Is it really a small world, after all?
Executives say that in terms of insurance the world is getting there, and given that movement, it is important for accounting and regulatory systems to reflect the increasing integration.
“We need to establish common standards for global operations of our industry,” said David Skinner, CEO of the Asia regional office of New York Life International, Hong Kong. He spoke last month during a global financial forum sponsored by the American Council of Life Insurers, and A.T. Kearney, EDS, and Solcorp.
Streamlining accounting requirements is one way the global insurance market can become more seamless, speakers suggested.
For instance, reinsurance globally is treated as an asset on balance sheets, said Prakash Shimpi, president and CEO of Swiss Re Financial Services Corp. in New York.
However, in the United States, it appears on the income statement as an operating expense, he added. But, Shimpi reasoned, if a company did not have the reinsurance, it would need more capital.
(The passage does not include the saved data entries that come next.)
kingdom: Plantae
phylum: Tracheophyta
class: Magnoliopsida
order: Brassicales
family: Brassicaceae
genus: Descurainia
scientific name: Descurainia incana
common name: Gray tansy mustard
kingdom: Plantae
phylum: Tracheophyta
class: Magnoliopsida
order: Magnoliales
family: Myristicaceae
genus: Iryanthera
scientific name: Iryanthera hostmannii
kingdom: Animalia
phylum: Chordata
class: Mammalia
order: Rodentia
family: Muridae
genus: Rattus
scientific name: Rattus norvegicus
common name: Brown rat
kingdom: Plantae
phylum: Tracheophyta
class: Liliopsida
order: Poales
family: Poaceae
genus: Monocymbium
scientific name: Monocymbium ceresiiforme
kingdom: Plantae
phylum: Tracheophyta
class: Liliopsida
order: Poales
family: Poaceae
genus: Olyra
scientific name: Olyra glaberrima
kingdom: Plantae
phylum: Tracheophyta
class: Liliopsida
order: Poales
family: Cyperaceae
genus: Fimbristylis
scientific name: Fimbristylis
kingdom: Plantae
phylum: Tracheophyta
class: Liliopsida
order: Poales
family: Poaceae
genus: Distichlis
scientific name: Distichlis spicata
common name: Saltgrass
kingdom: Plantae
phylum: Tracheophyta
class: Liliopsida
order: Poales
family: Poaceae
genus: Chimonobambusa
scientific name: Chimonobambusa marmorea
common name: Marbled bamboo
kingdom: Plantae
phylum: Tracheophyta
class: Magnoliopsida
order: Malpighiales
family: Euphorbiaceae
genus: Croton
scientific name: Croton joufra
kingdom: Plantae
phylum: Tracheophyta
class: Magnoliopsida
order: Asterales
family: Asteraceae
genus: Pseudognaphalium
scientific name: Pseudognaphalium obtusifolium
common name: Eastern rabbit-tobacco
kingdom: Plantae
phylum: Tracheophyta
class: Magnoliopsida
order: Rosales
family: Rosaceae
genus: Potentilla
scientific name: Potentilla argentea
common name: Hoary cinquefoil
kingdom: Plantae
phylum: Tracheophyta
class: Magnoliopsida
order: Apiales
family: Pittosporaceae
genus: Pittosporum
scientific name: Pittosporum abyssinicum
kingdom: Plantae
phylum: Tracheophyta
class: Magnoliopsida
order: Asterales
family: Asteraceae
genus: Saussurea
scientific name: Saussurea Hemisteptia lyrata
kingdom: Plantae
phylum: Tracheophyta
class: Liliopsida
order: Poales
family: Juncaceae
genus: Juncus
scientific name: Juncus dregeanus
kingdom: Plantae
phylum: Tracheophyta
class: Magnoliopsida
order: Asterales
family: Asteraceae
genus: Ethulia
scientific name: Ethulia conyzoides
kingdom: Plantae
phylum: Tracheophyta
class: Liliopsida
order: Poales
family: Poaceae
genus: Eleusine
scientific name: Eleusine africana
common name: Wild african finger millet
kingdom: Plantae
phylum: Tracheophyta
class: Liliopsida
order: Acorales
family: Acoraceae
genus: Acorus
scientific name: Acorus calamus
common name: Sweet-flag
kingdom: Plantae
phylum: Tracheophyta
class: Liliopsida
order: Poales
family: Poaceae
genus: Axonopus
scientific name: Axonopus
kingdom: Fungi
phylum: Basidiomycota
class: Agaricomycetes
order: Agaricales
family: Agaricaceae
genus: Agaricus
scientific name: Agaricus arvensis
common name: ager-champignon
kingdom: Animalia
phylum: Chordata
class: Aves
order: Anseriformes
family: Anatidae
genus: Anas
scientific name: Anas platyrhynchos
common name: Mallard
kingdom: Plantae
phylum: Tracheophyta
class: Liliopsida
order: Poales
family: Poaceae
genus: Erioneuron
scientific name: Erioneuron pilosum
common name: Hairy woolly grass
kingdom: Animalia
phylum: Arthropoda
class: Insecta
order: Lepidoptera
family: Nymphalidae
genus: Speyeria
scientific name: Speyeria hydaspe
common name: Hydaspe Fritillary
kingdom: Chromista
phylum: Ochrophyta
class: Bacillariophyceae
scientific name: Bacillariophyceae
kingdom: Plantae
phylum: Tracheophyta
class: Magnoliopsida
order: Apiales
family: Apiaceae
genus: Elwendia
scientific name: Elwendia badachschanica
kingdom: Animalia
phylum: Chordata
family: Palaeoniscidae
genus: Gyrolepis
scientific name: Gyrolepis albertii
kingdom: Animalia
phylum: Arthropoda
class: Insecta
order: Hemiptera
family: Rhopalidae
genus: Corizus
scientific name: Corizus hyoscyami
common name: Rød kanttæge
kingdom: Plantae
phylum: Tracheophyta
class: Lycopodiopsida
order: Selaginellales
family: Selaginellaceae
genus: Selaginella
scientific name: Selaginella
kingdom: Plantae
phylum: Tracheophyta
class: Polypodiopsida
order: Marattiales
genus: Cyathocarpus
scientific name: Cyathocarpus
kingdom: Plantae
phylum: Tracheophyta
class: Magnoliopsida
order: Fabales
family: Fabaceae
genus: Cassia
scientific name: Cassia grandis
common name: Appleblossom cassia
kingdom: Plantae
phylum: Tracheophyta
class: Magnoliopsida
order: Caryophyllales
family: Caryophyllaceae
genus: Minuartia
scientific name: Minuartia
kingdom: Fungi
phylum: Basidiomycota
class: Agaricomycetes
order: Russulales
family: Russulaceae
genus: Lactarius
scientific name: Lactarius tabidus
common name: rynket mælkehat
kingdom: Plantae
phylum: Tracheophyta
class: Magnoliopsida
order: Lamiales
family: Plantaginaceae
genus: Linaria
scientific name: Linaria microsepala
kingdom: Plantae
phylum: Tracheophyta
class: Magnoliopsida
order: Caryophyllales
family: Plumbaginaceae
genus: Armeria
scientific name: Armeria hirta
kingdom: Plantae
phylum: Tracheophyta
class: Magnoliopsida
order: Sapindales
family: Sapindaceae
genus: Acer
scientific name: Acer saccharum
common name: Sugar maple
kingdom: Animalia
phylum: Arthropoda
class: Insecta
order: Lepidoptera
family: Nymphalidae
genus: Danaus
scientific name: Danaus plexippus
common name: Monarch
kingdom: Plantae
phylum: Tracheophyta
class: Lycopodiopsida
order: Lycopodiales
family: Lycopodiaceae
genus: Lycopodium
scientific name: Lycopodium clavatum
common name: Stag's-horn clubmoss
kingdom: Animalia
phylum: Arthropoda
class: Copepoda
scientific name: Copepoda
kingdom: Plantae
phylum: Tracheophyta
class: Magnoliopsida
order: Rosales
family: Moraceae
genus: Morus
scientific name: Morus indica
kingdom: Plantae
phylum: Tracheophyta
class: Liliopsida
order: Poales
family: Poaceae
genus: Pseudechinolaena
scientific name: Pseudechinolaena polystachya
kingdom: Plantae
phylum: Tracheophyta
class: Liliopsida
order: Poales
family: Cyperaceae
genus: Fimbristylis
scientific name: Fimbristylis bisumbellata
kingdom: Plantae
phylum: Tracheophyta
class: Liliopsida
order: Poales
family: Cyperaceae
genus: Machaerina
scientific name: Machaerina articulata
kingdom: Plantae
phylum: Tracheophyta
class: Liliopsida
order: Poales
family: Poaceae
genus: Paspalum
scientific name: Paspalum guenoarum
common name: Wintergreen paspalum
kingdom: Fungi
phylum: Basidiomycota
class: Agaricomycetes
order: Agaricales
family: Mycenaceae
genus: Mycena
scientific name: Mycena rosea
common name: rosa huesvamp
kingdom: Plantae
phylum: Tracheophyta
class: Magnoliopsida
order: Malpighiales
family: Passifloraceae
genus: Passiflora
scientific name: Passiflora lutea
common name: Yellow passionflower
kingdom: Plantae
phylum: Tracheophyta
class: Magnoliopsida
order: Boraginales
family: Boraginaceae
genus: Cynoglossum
So, he continued, an argument could be made for treating it as an asset.
Since the reinsurance is not treated as an asset, if a company needed to make cost cuts, a CFO could justify cutting the expense item, even though in essence it is more than just an operating expense, Shimpi added.
As the insurance industry moves toward global convergence, there need to be accounting standards that better reflect accounting reality, said Harold Skipper, a professor of risk management and insurance and chair of the department of Risk Management and Insurance at Georgia State University.
As an example, Skipper noted the reporting of embedded options in life insurance contracts using fair market value accounting.
However, the issue of recognizing options such as guarantees in a contract, raises the issue of volatility and risk recognition in financial statements that would be created.
NYLIs Skinner said the volatility that could be created might necessitate increasing reserves.
But Shimpi added that it is preferable to have an accounting system that accounts for actual value even if there is some volatility. It is important to take a broader viewpoint that goes beyond the investor perception that volatility is bad, he added.